Biometric information has long been touted as the solution to the ever-fallible password, but new research has shown that it may not be as safe as generally assumed.

Hackers may be able to clone fingerprints and gain access to phones such as the Samsung Galaxy S5’s software, according to cyber-security company FireEye.

It is possible to steal biometric date, essentially the fingerprint, before it reaches a segmented and encrypted “safe zone” and create copies of people’s fingerprints for further attacks on their phone, Tao Wei and Yulong Zhang claim.

The researchers say that any hacker who can acquire user-level access and run a program as a root, the lowest level of access on computers and smartphones, could collect fingerprint information from affected Android phones.

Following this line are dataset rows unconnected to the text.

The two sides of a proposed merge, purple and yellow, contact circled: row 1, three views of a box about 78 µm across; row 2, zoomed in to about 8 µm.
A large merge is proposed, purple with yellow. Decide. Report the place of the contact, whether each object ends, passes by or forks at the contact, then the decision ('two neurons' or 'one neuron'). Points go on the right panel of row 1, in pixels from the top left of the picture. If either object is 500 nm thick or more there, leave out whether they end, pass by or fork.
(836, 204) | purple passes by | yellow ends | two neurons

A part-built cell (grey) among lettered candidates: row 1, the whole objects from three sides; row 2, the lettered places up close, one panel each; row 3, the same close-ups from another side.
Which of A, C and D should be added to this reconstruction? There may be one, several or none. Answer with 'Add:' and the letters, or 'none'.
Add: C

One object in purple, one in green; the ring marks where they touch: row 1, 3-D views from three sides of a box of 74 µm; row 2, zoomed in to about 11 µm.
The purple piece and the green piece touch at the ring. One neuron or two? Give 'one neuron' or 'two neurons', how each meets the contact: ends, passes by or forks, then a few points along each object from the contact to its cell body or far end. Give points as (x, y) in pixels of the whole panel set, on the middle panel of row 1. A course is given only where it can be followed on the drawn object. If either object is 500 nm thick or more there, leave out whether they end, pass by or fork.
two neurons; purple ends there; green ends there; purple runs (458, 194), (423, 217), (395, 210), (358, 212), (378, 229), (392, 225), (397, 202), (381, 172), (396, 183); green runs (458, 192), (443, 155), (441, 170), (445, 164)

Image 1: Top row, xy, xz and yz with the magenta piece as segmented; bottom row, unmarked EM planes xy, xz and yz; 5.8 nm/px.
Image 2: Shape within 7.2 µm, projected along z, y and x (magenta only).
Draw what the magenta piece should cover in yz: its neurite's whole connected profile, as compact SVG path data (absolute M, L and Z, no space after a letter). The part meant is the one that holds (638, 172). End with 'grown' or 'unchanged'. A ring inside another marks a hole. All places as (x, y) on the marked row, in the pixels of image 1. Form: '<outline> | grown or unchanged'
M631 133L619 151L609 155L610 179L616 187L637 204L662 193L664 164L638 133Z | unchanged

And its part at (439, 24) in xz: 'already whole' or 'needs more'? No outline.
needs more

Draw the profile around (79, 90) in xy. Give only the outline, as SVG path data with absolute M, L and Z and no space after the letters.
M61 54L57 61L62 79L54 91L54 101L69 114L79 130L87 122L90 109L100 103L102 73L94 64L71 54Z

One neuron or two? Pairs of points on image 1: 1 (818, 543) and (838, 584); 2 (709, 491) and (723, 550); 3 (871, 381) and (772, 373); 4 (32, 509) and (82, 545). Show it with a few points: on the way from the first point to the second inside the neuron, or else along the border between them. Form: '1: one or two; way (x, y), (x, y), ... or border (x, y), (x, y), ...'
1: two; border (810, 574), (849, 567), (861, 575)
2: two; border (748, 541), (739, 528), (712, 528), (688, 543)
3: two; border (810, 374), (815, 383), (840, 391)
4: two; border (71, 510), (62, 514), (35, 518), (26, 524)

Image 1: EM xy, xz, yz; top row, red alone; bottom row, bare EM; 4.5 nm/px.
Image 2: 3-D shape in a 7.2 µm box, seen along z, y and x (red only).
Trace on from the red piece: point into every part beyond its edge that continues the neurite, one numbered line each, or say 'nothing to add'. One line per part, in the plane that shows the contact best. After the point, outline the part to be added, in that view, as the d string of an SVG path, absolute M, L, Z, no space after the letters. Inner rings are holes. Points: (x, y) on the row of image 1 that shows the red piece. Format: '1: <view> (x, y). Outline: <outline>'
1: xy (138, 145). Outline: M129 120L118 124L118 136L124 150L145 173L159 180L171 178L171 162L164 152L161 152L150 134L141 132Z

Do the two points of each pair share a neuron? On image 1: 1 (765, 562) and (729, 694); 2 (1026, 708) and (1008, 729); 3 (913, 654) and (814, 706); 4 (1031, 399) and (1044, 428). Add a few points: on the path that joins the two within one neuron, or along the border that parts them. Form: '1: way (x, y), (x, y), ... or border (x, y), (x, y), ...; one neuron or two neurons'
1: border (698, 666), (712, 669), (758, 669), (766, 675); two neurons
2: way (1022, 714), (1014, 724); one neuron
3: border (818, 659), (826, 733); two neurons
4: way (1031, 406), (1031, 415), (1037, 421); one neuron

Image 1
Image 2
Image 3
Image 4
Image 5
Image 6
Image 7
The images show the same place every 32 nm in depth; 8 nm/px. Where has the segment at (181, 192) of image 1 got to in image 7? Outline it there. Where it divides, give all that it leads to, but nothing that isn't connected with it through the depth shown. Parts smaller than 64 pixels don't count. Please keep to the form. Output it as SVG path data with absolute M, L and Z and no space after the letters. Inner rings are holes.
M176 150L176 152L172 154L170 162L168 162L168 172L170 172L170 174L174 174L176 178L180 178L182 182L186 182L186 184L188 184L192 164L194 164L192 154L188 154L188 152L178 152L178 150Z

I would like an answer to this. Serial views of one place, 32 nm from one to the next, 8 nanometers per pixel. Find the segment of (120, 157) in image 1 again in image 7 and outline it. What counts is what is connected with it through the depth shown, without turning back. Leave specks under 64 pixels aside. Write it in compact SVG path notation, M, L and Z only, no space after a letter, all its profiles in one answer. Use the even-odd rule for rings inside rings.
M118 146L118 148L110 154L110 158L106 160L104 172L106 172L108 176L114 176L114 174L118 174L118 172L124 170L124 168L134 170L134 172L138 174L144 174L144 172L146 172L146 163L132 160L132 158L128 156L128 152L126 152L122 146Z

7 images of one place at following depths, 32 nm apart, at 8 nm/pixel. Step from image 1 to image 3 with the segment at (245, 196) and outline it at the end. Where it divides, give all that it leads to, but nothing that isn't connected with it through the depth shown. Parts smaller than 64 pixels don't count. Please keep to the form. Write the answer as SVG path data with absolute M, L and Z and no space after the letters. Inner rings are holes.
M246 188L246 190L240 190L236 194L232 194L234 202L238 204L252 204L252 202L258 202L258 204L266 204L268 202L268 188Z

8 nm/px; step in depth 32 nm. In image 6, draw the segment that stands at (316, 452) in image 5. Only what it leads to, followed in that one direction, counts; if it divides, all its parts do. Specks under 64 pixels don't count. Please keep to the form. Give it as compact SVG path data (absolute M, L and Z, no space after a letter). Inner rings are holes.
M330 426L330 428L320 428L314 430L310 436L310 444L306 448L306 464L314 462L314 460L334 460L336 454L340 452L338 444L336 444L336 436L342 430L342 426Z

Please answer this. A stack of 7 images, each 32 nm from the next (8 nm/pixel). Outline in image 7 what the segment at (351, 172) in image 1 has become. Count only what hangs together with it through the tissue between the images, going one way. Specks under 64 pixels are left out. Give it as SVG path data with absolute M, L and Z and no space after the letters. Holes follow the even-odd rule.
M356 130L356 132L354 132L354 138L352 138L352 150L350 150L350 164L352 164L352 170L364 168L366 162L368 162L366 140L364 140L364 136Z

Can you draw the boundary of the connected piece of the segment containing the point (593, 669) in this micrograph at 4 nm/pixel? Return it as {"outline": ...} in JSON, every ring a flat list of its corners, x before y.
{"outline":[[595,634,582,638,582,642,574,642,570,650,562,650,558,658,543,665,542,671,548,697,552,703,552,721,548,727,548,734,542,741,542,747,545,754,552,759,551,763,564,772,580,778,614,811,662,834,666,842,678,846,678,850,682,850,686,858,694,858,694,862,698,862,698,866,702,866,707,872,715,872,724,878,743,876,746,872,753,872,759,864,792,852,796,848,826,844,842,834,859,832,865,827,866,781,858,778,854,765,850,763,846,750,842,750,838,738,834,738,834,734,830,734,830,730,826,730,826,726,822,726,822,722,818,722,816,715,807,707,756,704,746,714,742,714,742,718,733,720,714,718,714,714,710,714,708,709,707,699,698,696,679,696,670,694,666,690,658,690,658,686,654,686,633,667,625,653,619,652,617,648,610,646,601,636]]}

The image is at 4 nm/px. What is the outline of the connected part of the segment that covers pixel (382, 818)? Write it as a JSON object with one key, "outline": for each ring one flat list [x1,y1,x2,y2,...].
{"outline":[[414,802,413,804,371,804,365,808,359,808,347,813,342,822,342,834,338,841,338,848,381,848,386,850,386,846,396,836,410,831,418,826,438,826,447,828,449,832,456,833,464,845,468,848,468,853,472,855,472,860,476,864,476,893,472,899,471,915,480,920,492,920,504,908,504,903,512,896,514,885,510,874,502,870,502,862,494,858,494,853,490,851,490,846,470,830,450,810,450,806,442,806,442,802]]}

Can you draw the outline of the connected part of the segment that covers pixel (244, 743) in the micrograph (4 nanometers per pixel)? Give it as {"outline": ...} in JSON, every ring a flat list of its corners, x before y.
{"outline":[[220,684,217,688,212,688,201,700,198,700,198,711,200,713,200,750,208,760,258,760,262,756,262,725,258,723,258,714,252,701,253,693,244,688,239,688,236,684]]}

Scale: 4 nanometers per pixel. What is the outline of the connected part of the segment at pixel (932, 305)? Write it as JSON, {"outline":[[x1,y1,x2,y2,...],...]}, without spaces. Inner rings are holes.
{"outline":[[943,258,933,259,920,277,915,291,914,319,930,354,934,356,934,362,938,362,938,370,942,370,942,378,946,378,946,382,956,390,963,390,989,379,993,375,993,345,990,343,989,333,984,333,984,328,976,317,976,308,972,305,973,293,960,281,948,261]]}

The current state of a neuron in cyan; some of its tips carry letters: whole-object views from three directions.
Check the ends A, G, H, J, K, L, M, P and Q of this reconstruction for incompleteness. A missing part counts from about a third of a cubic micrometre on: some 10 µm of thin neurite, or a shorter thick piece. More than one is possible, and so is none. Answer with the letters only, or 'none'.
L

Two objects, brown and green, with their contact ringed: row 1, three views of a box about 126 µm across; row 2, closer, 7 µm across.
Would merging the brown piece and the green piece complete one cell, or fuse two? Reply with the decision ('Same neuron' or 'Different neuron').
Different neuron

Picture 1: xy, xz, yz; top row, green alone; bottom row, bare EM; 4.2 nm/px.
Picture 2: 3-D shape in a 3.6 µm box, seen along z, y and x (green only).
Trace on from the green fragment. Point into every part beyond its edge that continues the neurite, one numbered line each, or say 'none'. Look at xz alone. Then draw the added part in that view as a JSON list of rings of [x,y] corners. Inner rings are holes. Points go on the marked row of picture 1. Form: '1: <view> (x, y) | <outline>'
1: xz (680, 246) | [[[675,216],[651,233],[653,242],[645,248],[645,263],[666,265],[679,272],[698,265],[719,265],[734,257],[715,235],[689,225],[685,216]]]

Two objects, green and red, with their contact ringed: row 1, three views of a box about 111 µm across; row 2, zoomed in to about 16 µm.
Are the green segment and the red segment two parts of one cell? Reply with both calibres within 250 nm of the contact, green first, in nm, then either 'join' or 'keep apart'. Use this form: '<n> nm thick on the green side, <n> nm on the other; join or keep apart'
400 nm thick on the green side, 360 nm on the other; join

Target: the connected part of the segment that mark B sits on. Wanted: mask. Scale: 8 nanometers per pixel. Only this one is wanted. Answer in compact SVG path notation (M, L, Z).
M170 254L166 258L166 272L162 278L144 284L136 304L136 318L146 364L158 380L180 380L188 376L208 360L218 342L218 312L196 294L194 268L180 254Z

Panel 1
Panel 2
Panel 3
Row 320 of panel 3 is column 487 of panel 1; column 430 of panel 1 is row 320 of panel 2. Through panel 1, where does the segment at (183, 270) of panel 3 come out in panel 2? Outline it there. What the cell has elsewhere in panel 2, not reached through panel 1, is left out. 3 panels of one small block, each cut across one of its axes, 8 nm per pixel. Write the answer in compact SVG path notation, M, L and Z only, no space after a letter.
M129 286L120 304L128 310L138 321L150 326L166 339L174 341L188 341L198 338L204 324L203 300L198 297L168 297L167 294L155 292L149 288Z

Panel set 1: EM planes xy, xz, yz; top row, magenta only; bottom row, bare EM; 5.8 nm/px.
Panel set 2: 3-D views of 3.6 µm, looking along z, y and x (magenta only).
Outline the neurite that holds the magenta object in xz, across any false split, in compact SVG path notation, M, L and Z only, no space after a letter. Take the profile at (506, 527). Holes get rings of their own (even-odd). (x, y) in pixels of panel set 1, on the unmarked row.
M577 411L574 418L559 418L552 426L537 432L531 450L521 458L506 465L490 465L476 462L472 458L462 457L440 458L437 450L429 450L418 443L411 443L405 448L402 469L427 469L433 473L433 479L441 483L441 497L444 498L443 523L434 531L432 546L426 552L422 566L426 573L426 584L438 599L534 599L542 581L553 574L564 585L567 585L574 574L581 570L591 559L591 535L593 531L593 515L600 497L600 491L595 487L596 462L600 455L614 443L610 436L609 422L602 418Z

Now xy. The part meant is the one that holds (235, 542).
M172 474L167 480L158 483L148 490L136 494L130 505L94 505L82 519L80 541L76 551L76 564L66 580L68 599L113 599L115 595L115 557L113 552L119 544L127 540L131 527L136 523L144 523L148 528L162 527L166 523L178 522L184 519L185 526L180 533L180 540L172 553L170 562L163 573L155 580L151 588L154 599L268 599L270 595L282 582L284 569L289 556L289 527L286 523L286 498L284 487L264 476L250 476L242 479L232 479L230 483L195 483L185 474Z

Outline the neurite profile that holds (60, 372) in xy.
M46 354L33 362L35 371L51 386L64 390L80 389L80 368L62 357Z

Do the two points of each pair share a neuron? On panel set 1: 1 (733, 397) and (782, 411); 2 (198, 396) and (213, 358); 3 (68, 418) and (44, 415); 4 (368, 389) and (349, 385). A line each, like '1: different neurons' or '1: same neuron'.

The Samsung Galaxy S5, they said, would be a particularly tempting target as malware needs only system-level access.

Speaking to Forbes, Zhang said: “If the attacker can break the kernel (the core of the Android operating system), although he cannot access the fingerprint data stored in the trusted zone, he can directly read the fingerprint sensor at any time.

“Every time you touch the fingerprint sensor, the attacker can steal your fingerprint.”

He said that once the attacker had acquired the fingerprint, they could then do “whatever they want” with the phone.

These claims will add to security concerns surrounding biometrics, set to become the standard form of authentication for mobile devices.

Apple’s Touch ID was broken into by a Berlin hacker group known as the Chaos Computer Club in 2013.

In video posted to YouTube they showed how they could register an index finger on the phone and then, by covering the same hand’s middle finger with a piece of latex with the spoofed index finger print, access the phone in seconds.

Wei and Zhang said that all Android phones below the 5.0 operating system with fingerprint authentication were affected.

Though they said that their testing had not gone beyond testing Android devices, they said that the issue was likely to be more widespread.

Other Android devices that use fingerprint sensors include the HTC One Max, the Motorola Atrix, the Samsung Galaxy Note 4 and Edge, the Galaxy S6 and the Huawei Ascend Mate 7.